Missiles solved both of these problems. Missiles stations guided their missiles with their own radar systems, which had maximum ranges only slightly longer than the missile's own flight range, about 40 km in the case of the SA-2 Guideline; therefore they had much higher PRFs, and as a result the blip/scan problems were greatly reduced. Defenders would still have the problem of finding the target in time to prepare for a missile counterattack, but this was by no means as difficult or as time consuming as scrambling crewed aircraft and relying on the radar operator to guide them onto the target before the aircraft left radar range.

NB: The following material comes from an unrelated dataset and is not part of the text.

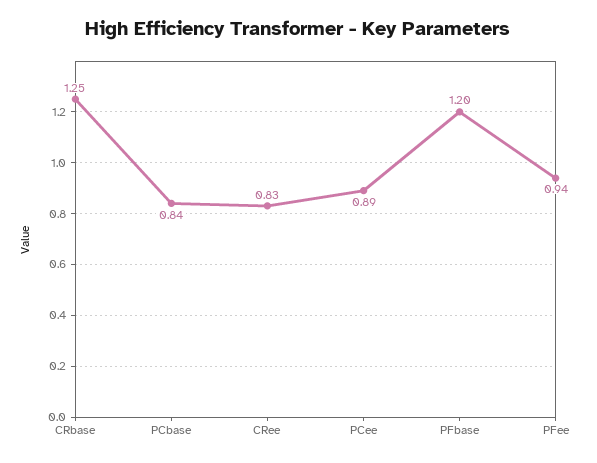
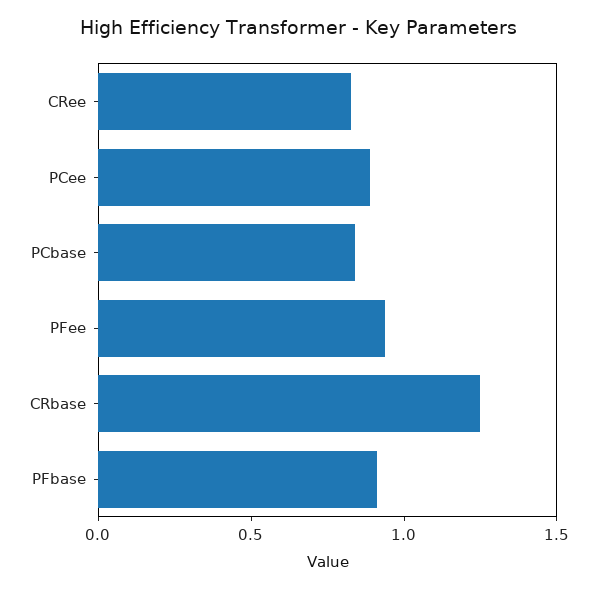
PFbase: 1.2 -> 0.9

By the time the A-12 was operational in the early 1960s the blip/scan avoidance technique was no longer considered useful. The A-12 never flew over the Soviet Union (although it came close to doing so) and was limited to missions against other countries, like Vietnam. Even here the performance of the aircraft proved questionable, and A-12s were attacked by SA-2 missiles on several occasions, receiving minor damage in one flight on 30 October 1967.